> Work task
Copy the items again from the line that contains "Sachbegriff" through the end, replacing "percentage" with "share" and changing nothing else. Omit the pictures from your copy.

[Provided records Boundary: Start]

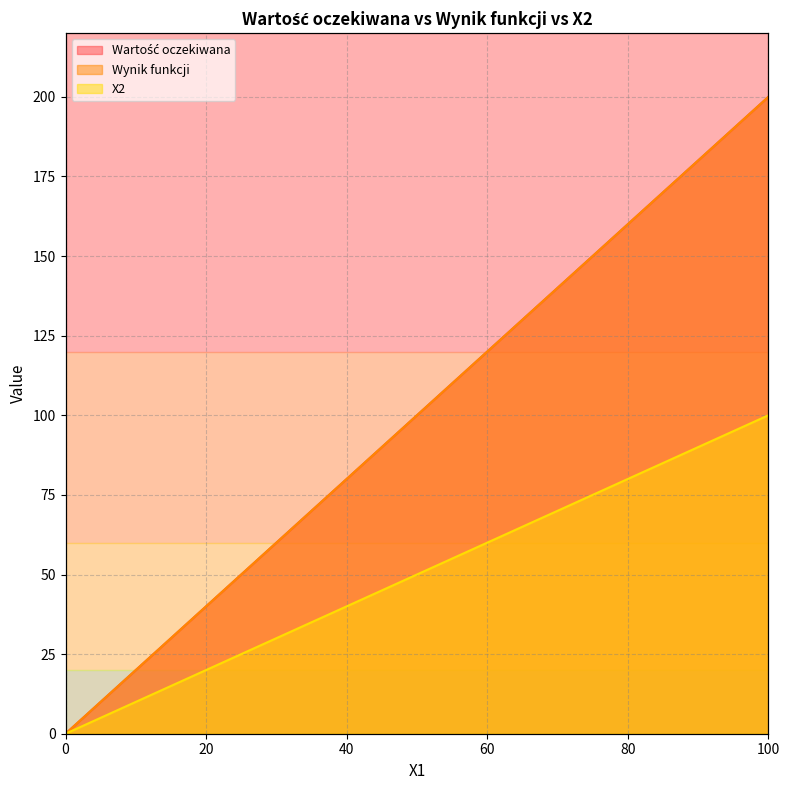

The value of Wartość oczekiwana at 55.55555555555556 is 67.5. True or false?

False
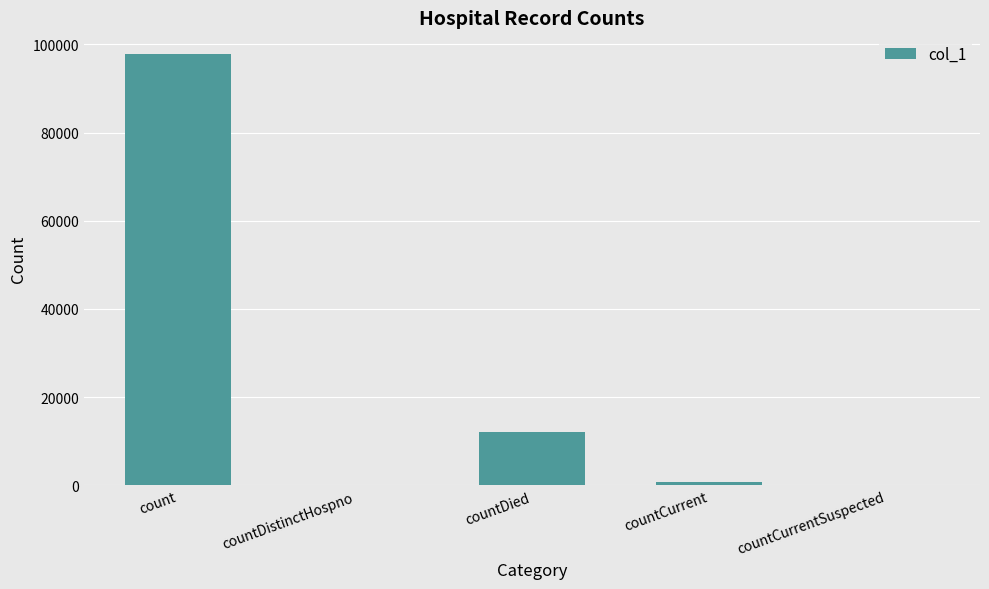

How many series are shown in this chart?

1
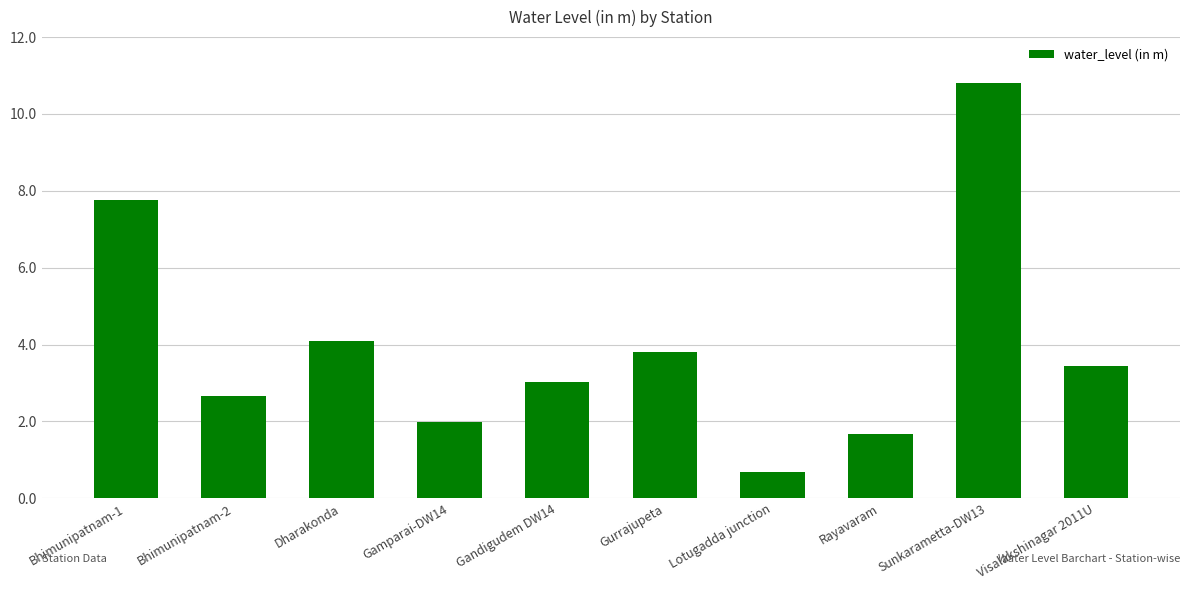

Which label corresponds to the largest value in the chart?

Sunkarametta-DW13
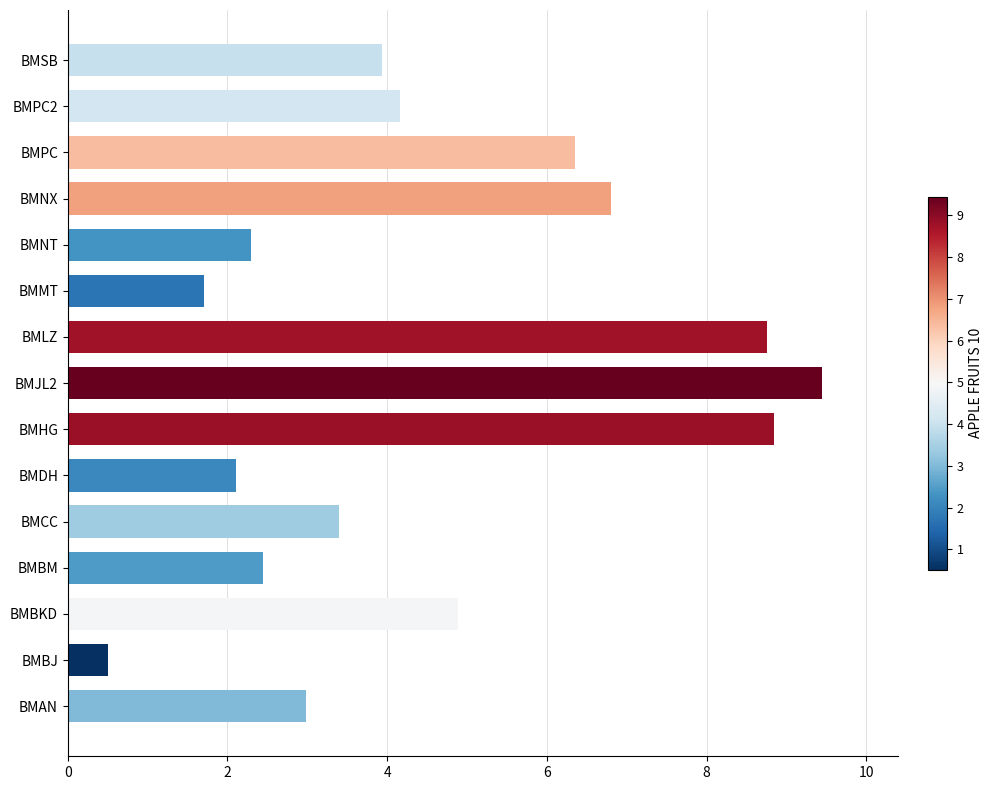

What is the smallest value displayed?

0.5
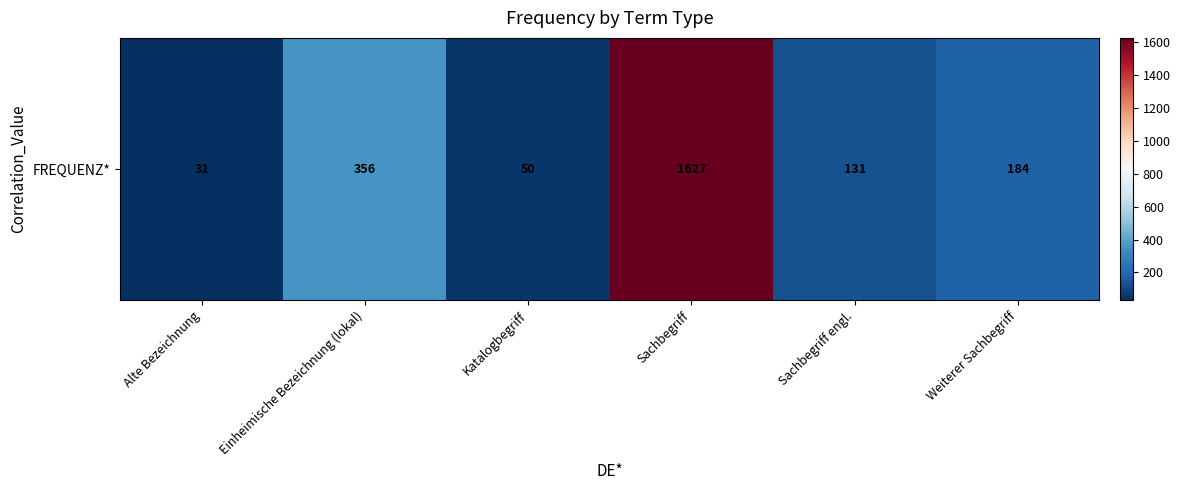

Which category has the highest value across all series?

Sachbegriff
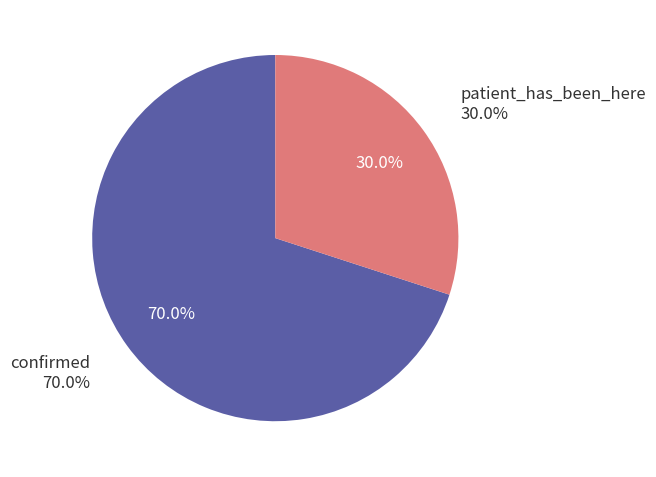

What percentage is NOT represented by patient_has_been_here?

70.0%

[Provided records Boundary: End]

> Solution to this exercise
Sachbegriff

What share is NOT represented by patient_has_been_here?

70.0%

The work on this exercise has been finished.